→ **TASK 1**
Print the text on raising issues with rDataPipeline, starting with "Attach an issue" and going on through "1:2, b = 3:4)".
→ **TASK 2**
For each statement below, say whether the text on raising issues with rDataPipeline agrees with it, answering yes or no and quoting the deciding words of that text exactly: (a) The severity value assigned before calling raise_issue is 7. (b) The example that references an existing data product explicitly gives its version as "1.0.0". (c) In the user-written config.yaml, the remote data registry URL points to localhost.

→ **DOCUMENT TEXT**

Attach an issue on the fly by referencing an index in the handle:
library(rDataPipeline)
# Initialise Code Run
config <- file.path(Sys.getenv("FDP_CONFIG_DIR"), "config.yaml")
script <- file.path(Sys.getenv("FDP_CONFIG_DIR"), "script.sh")
handle <- initialise(config, script)
df <- data.frame(a = 1:2, b = 3:4)
rownames(df) <- 1:2
component_id <- write_array(array = as.matrix(df),
handle = handle,
data_product = "test/array/issues/component",
component = "component1/a/s/d/f/s",
description = "Some description",
dimension_names = list(rowvalue = rownames(df),
colvalue = colnames(df)),
dimension_values = list(NA, 10),
dimension_units = list(NA, "km"),
units = "s")
issue <- "some issue"
severity <- 7
raise_issue(index = component_id,
handle = handle,
issue = issue,
severity = severity)
finalise(handle)
Attaching an issue to a data product that already exists in the data registry by referencing it explicitly:
library(rDataPipeline)
# Initialise Code Run
config <- file.path(Sys.getenv("FDP_CONFIG_DIR"), "config.yaml")
script <- file.path(Sys.getenv("FDP_CONFIG_DIR"), "script.sh")
handle <- initialise(config, script)
issue <- "some issue"
severity <- 7
raise_issue(handle = handle,
data_product = "test/array/issues/component",
component = "component1/a/s/d/f/s",
version = "0.1.0",
namespace = "username",
issue = issue,
severity = severity)
finalise(handle)
Attaching an issue to multiple components at the same time:
raise_issue(index = c(component_id1, component_id2),
handle = handle,
issue = issue,
severity = severity)
or
raise_issue(handle = handle,
data_product = "test/array/issues/component",
component = c("component1/a/s/d/f/s", "component2/a/s/d/f/s"),
version = "0.1.0",
namespace = "username",
issue = issue,
severity = severity)
Attach issue to whole data product #
User written config.yaml #
run_metadata:
description: Register a file in the pipeline
local_data_registry_url: http://localhost:8000/api/
remote_data_registry_url: https://data.fairdatapipeline.org/api/
default_input_namespace: username
default_output_namespace: username
write_data_store: /Users/username/datastore/
local_repo: local_repo
script: |-
R -f simple_working_examples/attach_issue.R ${{CONFIG_DIR}}
write:
- data_product: "test/array/issues/whole"

→ **INFORMATION**

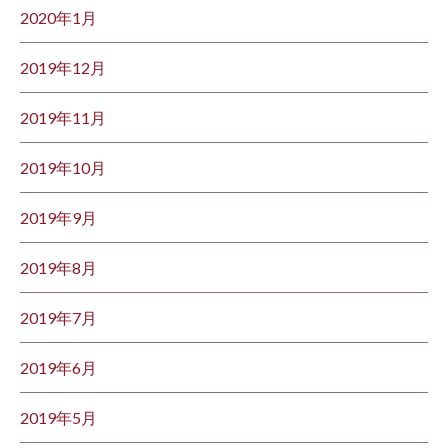
2020年1月
2019年12月
2019年11月
2019年10月
2019年9月
2019年8月
2019年7月
2019年6月
2019年5月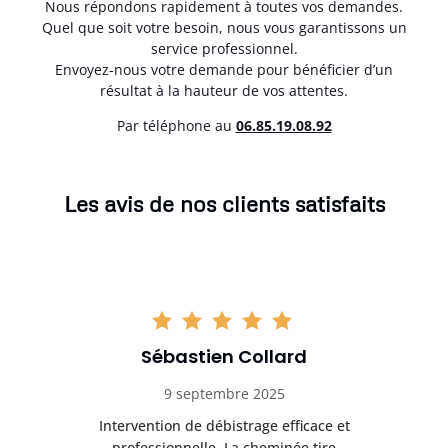
Nous répondons rapidement à toutes vos demandes.
Quel que soit votre besoin, nous vous garantissons un
service professionnel.
Envoyez-nous votre demande pour bénéficier d’un
résultat à la hauteur de vos attentes.
Par téléphone au
06.85.19.08.92
Les avis de nos clients satisfaits
Sébastien Collard
9 septembre 2025
il
Intervention de débistrage efficace et
Ra
professionnelle. La cheminée tire
ri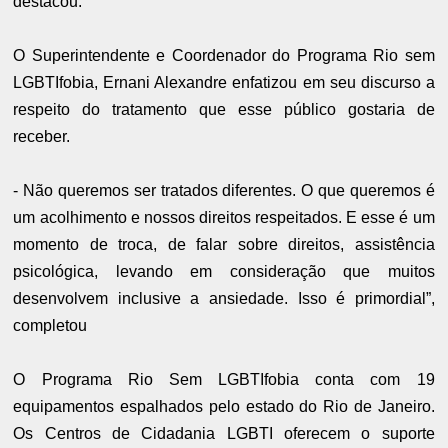
destacou.
O Superintendente e Coordenador do Programa Rio sem
LGBTIfobia, Ernani Alexandre enfatizou em seu discurso a
respeito do tratamento que esse público gostaria de
receber.
- Não queremos ser tratados diferentes. O que queremos é
um acolhimento e nossos direitos respeitados. E esse é um
momento de troca, de falar sobre direitos, assistência
psicológica, levando em consideração que muitos
desenvolvem inclusive a ansiedade. Isso é primordial”,
completou
O Programa Rio Sem LGBTIfobia conta com 19
equipamentos espalhados pelo estado do Rio de Janeiro.
Os Centros de Cidadania LGBTI oferecem o suporte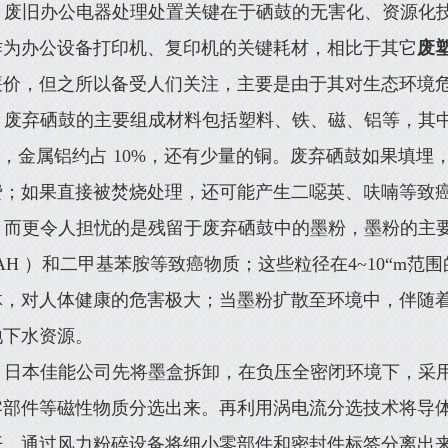
废旧办公电器处理处置关键在于硒鼓的无害化、资源化
作为办公设备打印机、复印机的关键耗材，相比于其它
废
廉价，但之所以备受人们关注，主要是由于其对生态环境
废弃硒鼓的主要组成材料包括塑料、铁、磁、铝等，其中铁占
0%，金属铝约占 10%，还有少量的铜。废弃硒鼓如果填
费；如果直接被焚烧处理，还可能产生二噁英、呋喃等致
而更令人担忧的是残留于废弃硒鼓中的墨粉，墨粉的主
AH ）和二甲基苯胺等致癌物质；这些粒径在4~10“m
体，对人体健康的危害极大；当墨粉扩散至环境中，伴随
地下水资源。
日本佳能公司先将墨盒拆卸，在负压全密闭环境下，采
零部件等磁性物质分选出来。再利用涡电流分选技术将导体
开。通过风力粉碎设备将细小零部件和密封件标签分离出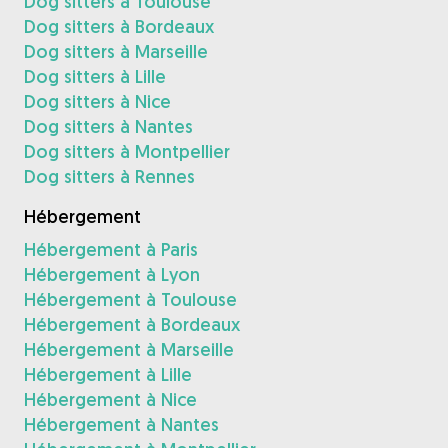
Dog sitters à Toulouse
Dog sitters à Bordeaux
Dog sitters à Marseille
Dog sitters à Lille
Dog sitters à Nice
Dog sitters à Nantes
Dog sitters à Montpellier
Dog sitters à Rennes
Hébergement
Hébergement à Paris
Hébergement à Lyon
Hébergement à Toulouse
Hébergement à Bordeaux
Hébergement à Marseille
Hébergement à Lille
Hébergement à Nice
Hébergement à Nantes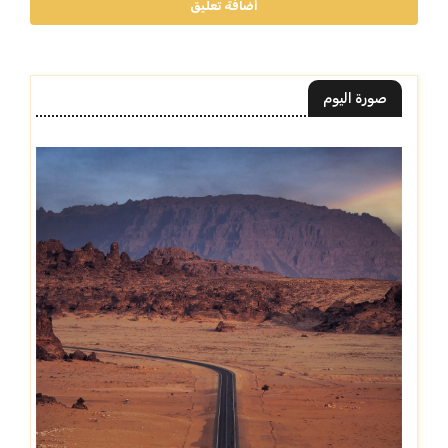
أضافة تعليق
صورة اليوم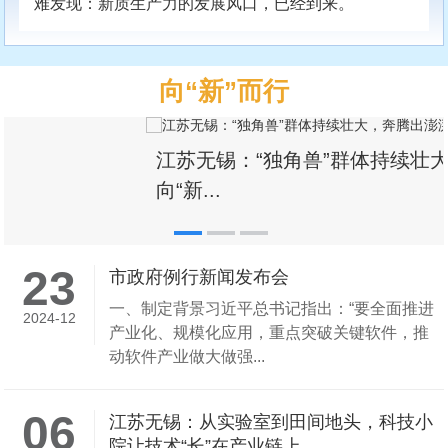
难发现：新质生产力的发展风口，已经到来。
向“新”而行
市政府例行新闻发布会
23
市政府例行新闻发布会
一、制定背景习近平总书记指出：“要全面推进
2024-12
产业化、规模化应用，重点突破关键软件，推
动软件产业做大做强...
06
江苏无锡：从实验室到田间地头，科技小
院让技术“长”在产业链上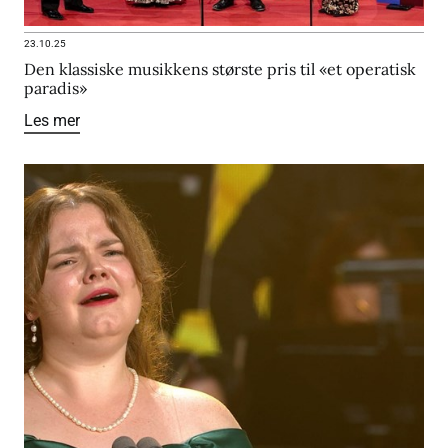
23.10.25
Den klassiske musikkens største pris til «et operatisk
paradis»
Les mer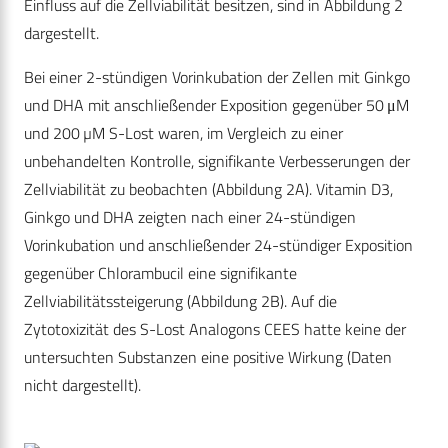
Einfluss auf die Zellviabilität besitzen, sind in Abbildung 2
dargestellt.
Bei einer 2-stündigen Vorinkubation der Zellen mit Ginkgo
und DHA mit anschließender Exposition gegenüber 50 μM
und 200 µM S-Lost waren, im Vergleich zu einer
unbehandelten Kontrolle, signifikante Verbesserungen der
Zellviabilität zu beobachten (Abbildung 2A). Vitamin D3,
Ginkgo und DHA zeigten nach einer 24-stündigen
Vorinkubation und anschließender 24-stündiger Exposition
gegenüber Chlorambucil eine signifikante
Zellviabilitätssteigerung (Abbildung 2B). Auf die
Zytotoxizität des S-Lost Analogons CEES hatte keine der
untersuchten Substanzen eine positive Wirkung (Daten
nicht dargestellt).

→ **TASK RESULT 1**
Attach an issue on the fly by referencing an index in the handle:
library(rDataPipeline)
# Initialise Code Run
config <- file.path(Sys.getenv("FDP_CONFIG_DIR"), "config.yaml")
script <- file.path(Sys.getenv("FDP_CONFIG_DIR"), "script.sh")
handle <- initialise(config, script)
df <- data.frame(a = 1:2, b = 3:4)

→ **TASK RESULT 2**
(a) Yes: "severity <- 7"
(b) No: "version = "0.1.0","
(c) No: "remote_data_registry_url: https://data.fairdatapipeline.org/api/"